[Stored data]
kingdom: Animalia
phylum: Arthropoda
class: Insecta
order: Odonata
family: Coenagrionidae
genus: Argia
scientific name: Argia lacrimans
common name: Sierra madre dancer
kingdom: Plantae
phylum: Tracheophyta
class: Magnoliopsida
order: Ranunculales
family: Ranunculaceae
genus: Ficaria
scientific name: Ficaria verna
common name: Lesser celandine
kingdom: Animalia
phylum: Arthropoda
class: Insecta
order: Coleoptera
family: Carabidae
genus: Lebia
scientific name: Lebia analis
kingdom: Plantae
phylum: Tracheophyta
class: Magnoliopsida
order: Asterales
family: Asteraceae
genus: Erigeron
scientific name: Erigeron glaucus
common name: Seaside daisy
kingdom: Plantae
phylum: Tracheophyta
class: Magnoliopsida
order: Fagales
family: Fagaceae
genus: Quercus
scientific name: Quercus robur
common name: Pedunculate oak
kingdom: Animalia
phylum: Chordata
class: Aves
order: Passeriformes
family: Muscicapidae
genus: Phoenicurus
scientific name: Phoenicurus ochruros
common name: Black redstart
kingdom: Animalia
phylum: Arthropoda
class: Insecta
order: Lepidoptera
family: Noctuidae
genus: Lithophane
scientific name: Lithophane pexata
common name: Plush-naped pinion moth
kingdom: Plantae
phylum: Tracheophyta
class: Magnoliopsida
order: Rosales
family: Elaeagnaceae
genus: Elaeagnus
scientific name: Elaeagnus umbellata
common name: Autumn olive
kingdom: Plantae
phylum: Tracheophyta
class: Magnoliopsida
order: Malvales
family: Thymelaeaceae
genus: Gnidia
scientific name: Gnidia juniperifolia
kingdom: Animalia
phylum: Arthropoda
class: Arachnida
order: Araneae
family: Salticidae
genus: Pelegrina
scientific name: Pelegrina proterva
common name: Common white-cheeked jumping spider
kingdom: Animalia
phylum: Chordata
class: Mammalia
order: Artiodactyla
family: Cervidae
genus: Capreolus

OBJECTIVE: Copy out every line above word for word, keeping them in the same order.

RESPONSE TO THIS TASK:
kingdom: Animalia
phylum: Arthropoda
class: Insecta
order: Odonata
family: Coenagrionidae
genus: Argia
scientific name: Argia lacrimans
common name: Sierra madre dancer
kingdom: Plantae
phylum: Tracheophyta
class: Magnoliopsida
order: Ranunculales
family: Ranunculaceae
genus: Ficaria
scientific name: Ficaria verna
common name: Lesser celandine
kingdom: Animalia
phylum: Arthropoda
class: Insecta
order: Coleoptera
family: Carabidae
genus: Lebia
scientific name: Lebia analis
kingdom: Plantae
phylum: Tracheophyta
class: Magnoliopsida
order: Asterales
family: Asteraceae
genus: Erigeron
scientific name: Erigeron glaucus
common name: Seaside daisy
kingdom: Plantae
phylum: Tracheophyta
class: Magnoliopsida
order: Fagales
family: Fagaceae
genus: Quercus
scientific name: Quercus robur
common name: Pedunculate oak
kingdom: Animalia
phylum: Chordata
class: Aves
order: Passeriformes
family: Muscicapidae
genus: Phoenicurus
scientific name: Phoenicurus ochruros
common name: Black redstart
kingdom: Animalia
phylum: Arthropoda
class: Insecta
order: Lepidoptera
family: Noctuidae
genus: Lithophane
scientific name: Lithophane pexata
common name: Plush-naped pinion moth
kingdom: Plantae
phylum: Tracheophyta
class: Magnoliopsida
order: Rosales
family: Elaeagnaceae
genus: Elaeagnus
scientific name: Elaeagnus umbellata
common name: Autumn olive
kingdom: Plantae
phylum: Tracheophyta
class: Magnoliopsida
order: Malvales
family: Thymelaeaceae
genus: Gnidia
scientific name: Gnidia juniperifolia
kingdom: Animalia
phylum: Arthropoda
class: Arachnida
order: Araneae
family: Salticidae
genus: Pelegrina
scientific name: Pelegrina proterva
common name: Common white-cheeked jumping spider
kingdom: Animalia
phylum: Chordata
class: Mammalia
order: Artiodactyla
family: Cervidae
genus: Capreolus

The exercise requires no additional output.